** start TEXT PASSAGE **

Sample Residual Learning Stages. The core of the structure is to guide the reconstruction of the ideal downsampled feature map by learning the back-projected residuals of the upsampled and downsampled blocks. The principle is shown in Figure 3. First, we can upsample the downsampled feature $F_{ds}$ based on back-projection to obtain the feature $F_{us}$ with the same scale as the input feature $F_{in}$. Upsampling aims to obtain the feature loss in the downsampling process. Then, we construct this loss as a kind of back-projected residual information R. Since R can expose the weakness of simple downsampling, we focus on learning the features of R during the sampling process. Furthermore, if downsampling produces the desired downsampling feature $F_{ds}$, the subsequent residual reconstruction will be weakened. Finally, the dynamically learned back-projection residual feature $F_{rl}$ is obtained by point-by-point weight assignment to the back-projection residual information R. Based on the residual information R, it can reconstruct the residual feature $F_{rl}$ by adding it to the base downsampling feature $F_{ds}$.

Analysis and Description. The back-projection process of upsampling and downsampling can be understood as a self-correcting process consisting of two main aspects. On the one hand, the mechanism combines the back-projection residuals with the surrounding contextual information and iteratively minimizes the residuals through feedback. On the other hand, the mechanism can obtain the nonlinear relationship of the sampling transform by learning the back-projection residuals of the upsampling and downsampling, and thus reconstructing more robust downsampling features $F_{out}$. The mechanism can be mathematically modeled as:

$$F_{out}=\mathrm{L}1\left(F_{ds}\right)+\mathrm{L}2(F_{us}-\mathrm{L}3\left(F_{in}\right)),$$

(1)

where $F_{us}$ denotes the feature map after upsampling the $F_{ds}$. $L(·)$ denotes the dynamic weights for residual learning.

In summary, unlike directly learning the sampled mapping function, the proposed sample residual learning structure refines the high-frequency texture features of the object through an iterative projection process. In this process, the feature loss during the sampling process is continuously constructed through the back-projection unit, and various upsampling and downsampling operators are learned to preserve the high-frequency texture information. Thus, the sample residual learning structure can effectively address the substantial loss of object features caused by the backbone after multi-layer downsampling, providing sufficient effective features for subsequent feature fusion and network tasks.

3.3. Texture Reconstructive Downsampling

The structure of the texture reconstructive downsampling module (TRD) is shown in Figure 4. TRD consists of three core designs: (1) Using SC as the base feature; (2) Using pointwise convolution as the balancing weight to reduce semantic conflicts in feature fusion; (3) Using sample residual learning structure to reconstruct lost texture features. We have specified these steps below.

Generating Reference Sampling Features. Experiments have demonstrated SC’s effectiveness in aggregating features and expanding the receptive field. Many previous studies, such as ResNet and YOLO, use efficient downsampling approaches with SC. Here, we apply SC to a given feature map x to obtain a base downsampling feature map that has filtered a lot of redundant information and retained more critical information. We name this process $D_{base}$, which is responsible for increasing the channel to the subsequent number of input channels and transforming the scale to 1/2 of the input scale. $D_{base}$ can be expressed by a mathematical relation as:

$$\begin{array}{cc}\hfill \mathrm{Conv}& =\mathrm{SiLU}\left(\mathrm{BN}\right(\mathrm{Conv}2\mathrm{D}\left(x\right)),\hfill \end{array}$$

(2)

** end TEXT PASSAGE **
** start GIVEN DATA **

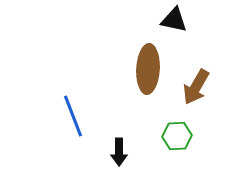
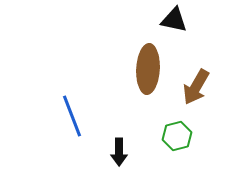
blue line: moved 1 px left
green hexagon: rotated 12 degrees counterclockwise
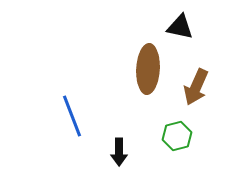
black triangle: moved 6 px right, 7 px down
brown arrow: rotated 6 degrees counterclockwise
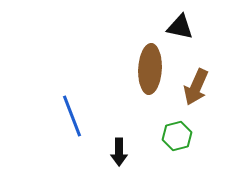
brown ellipse: moved 2 px right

** end GIVEN DATA **

● **BRIEF A**
Please answer these from the passage on residual downsampling:
(i) What is the loss from the downsampling process constructed as?
(ii) How many core designs make up the texture reconstructive downsampling module?
(iii) Which two earlier studies are named as using efficient downsampling approaches with SC?
● **BRIEF B**
Restate word for word the part of the passage on residual downsampling that begins at "In summary, unlike" and ends after "and network tasks.".

● **FULL SOLUTION A**
(i) Back-projected residual information R.
(ii) Three.
(iii) ResNet and YOLO.

● **FULL SOLUTION B**
In summary, unlike directly learning the sampled mapping function, the proposed sample residual learning structure refines the high-frequency texture features of the object through an iterative projection process. In this process, the feature loss during the sampling process is continuously constructed through the back-projection unit, and various upsampling and downsampling operators are learned to preserve the high-frequency texture information. Thus, the sample residual learning structure can effectively address the substantial loss of object features caused by the backbone after multi-layer downsampling, providing sufficient effective features for subsequent feature fusion and network tasks.